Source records
§

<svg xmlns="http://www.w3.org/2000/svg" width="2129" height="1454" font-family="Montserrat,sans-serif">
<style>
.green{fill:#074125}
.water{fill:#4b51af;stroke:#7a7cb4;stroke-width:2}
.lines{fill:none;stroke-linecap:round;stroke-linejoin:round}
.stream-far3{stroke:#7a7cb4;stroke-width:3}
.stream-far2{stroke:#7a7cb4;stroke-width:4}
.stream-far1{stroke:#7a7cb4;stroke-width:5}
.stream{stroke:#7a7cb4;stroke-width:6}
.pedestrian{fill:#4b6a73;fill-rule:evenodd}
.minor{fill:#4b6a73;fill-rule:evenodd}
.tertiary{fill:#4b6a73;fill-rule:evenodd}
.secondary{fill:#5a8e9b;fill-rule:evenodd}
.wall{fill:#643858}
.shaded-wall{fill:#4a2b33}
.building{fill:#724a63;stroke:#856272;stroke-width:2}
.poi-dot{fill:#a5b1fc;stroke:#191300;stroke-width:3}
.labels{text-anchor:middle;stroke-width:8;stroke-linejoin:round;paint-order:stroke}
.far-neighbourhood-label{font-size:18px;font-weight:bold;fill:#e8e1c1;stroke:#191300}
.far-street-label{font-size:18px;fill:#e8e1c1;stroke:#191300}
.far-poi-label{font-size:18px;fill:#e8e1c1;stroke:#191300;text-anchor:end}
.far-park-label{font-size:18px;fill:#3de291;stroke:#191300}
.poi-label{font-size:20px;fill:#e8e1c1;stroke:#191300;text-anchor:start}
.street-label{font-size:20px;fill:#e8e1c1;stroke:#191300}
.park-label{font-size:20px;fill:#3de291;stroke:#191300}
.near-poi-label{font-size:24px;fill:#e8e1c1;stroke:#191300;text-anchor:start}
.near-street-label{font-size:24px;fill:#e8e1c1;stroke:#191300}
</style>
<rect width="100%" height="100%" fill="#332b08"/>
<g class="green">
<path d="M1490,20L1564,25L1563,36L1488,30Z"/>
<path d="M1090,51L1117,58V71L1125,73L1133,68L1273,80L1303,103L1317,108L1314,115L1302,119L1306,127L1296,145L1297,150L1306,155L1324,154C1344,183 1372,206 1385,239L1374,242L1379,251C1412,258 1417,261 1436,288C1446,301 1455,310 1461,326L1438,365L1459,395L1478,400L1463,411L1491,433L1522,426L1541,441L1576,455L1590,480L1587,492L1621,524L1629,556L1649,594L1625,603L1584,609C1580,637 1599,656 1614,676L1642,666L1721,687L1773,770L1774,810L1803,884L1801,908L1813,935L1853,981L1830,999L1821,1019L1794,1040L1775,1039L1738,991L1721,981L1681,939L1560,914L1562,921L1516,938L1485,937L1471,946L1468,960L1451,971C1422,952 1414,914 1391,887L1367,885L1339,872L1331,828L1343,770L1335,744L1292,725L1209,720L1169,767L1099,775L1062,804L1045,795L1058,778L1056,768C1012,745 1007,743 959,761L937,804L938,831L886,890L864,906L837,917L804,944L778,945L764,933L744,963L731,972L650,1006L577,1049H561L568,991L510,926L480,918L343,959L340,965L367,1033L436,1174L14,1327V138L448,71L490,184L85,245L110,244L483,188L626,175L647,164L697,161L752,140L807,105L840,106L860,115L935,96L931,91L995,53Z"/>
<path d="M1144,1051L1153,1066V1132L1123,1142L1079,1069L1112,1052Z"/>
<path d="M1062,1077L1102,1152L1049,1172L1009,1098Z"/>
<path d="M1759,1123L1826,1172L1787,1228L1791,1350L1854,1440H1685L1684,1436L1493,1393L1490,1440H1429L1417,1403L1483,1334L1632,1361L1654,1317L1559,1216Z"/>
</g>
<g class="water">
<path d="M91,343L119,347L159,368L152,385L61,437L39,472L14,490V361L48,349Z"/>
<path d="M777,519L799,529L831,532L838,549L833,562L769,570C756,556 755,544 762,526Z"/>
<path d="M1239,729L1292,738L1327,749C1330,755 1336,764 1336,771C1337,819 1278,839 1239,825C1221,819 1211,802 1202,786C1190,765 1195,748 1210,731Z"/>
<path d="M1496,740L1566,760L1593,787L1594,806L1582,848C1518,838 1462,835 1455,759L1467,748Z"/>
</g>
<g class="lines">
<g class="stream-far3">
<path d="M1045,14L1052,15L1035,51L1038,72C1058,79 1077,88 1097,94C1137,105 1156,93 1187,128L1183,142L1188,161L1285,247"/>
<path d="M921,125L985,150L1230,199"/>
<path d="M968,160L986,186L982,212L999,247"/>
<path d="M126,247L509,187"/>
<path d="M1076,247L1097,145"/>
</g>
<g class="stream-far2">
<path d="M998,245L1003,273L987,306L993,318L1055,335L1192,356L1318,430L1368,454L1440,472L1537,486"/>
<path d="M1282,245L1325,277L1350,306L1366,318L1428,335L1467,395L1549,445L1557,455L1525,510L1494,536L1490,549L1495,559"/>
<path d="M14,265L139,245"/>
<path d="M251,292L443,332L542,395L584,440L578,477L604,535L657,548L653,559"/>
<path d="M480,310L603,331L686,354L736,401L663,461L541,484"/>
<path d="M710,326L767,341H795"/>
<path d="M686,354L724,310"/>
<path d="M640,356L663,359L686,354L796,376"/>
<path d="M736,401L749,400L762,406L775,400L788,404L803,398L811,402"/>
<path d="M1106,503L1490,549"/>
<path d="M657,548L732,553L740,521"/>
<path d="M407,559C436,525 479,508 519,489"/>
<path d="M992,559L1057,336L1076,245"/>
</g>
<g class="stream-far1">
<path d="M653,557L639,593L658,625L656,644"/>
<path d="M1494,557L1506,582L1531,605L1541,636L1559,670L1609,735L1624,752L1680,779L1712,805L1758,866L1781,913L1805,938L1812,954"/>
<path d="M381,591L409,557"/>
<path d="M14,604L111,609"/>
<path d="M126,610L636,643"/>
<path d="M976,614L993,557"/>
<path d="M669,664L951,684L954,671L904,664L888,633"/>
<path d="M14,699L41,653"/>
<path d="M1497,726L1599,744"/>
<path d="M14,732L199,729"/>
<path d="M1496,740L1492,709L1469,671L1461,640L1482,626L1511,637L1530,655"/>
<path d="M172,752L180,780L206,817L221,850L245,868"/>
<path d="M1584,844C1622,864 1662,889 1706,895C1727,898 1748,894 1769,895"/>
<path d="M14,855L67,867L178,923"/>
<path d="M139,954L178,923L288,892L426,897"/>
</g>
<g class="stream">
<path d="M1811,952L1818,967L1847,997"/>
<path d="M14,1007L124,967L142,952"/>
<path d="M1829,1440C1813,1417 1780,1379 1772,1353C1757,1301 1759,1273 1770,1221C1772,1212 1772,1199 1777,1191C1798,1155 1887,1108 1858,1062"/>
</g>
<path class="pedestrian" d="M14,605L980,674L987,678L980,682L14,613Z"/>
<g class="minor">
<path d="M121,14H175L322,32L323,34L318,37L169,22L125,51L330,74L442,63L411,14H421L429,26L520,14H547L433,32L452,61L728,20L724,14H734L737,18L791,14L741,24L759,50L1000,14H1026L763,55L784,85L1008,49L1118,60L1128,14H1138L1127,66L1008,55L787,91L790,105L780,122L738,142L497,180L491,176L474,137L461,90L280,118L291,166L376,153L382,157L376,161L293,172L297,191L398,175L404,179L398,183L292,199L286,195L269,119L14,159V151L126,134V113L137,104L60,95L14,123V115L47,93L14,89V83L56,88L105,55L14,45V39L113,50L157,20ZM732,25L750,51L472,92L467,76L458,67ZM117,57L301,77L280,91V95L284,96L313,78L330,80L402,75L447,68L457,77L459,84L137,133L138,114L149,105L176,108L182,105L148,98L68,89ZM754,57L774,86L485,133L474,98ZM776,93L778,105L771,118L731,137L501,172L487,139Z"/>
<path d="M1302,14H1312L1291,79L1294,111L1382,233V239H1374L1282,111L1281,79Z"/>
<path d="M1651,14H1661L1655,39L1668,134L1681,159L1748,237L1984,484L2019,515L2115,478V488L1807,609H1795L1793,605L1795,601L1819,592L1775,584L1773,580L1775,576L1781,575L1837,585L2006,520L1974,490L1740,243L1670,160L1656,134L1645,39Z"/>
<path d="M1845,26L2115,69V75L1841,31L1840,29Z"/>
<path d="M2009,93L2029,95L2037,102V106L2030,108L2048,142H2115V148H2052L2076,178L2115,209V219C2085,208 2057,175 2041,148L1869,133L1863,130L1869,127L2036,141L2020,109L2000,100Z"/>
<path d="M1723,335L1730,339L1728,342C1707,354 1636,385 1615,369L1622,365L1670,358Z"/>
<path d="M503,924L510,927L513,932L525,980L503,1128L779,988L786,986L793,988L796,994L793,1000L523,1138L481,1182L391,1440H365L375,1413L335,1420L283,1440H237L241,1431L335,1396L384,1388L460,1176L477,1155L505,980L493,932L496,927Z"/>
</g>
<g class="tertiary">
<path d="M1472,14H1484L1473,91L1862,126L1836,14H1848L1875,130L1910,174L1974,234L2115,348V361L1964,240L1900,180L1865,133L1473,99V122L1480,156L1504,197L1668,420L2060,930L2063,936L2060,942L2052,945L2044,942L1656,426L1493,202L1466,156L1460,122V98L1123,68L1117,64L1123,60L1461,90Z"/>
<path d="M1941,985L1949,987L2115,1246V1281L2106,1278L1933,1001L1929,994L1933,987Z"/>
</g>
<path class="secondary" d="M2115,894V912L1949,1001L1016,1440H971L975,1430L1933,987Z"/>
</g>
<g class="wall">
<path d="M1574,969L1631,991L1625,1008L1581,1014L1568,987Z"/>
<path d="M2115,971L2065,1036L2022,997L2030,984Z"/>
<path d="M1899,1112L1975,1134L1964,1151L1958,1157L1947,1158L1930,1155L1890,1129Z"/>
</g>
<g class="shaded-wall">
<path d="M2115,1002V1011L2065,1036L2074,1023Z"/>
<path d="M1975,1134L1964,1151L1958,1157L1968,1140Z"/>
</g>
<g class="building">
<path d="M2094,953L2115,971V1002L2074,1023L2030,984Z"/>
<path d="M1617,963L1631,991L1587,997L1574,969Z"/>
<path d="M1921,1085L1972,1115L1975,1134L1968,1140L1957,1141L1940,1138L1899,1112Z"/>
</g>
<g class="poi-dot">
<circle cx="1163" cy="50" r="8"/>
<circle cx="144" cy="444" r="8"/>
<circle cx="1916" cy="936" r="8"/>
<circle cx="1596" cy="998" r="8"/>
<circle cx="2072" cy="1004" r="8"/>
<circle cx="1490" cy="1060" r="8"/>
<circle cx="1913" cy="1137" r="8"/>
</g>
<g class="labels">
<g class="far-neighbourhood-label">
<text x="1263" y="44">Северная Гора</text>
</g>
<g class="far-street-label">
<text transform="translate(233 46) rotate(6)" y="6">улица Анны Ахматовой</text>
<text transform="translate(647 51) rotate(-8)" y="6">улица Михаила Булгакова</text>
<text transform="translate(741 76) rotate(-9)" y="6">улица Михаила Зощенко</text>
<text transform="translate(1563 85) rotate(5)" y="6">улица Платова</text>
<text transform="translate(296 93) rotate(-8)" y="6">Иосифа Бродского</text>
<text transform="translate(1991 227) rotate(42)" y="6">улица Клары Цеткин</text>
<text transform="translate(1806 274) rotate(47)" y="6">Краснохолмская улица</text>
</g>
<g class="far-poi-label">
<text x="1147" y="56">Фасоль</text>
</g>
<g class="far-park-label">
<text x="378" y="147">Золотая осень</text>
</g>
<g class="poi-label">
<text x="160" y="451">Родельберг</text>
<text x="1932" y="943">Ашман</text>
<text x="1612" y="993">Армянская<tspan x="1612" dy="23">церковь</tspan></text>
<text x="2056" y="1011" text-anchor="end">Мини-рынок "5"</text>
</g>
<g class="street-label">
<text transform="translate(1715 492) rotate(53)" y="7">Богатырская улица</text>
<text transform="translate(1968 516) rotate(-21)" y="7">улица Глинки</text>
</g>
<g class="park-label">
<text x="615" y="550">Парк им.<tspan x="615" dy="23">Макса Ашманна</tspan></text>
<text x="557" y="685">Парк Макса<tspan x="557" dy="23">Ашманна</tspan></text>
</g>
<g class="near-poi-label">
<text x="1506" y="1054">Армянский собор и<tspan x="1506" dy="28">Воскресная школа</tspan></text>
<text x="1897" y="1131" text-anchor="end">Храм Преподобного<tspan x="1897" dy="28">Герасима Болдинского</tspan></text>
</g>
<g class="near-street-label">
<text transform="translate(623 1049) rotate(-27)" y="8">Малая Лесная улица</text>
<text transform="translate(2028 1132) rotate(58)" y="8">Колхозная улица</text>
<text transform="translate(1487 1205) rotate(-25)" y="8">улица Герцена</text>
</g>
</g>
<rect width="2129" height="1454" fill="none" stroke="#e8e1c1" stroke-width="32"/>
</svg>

§

> _Exercise details_
Only the count, nothing else: how many lines of the records hold the word "rule"?

> _Output_
4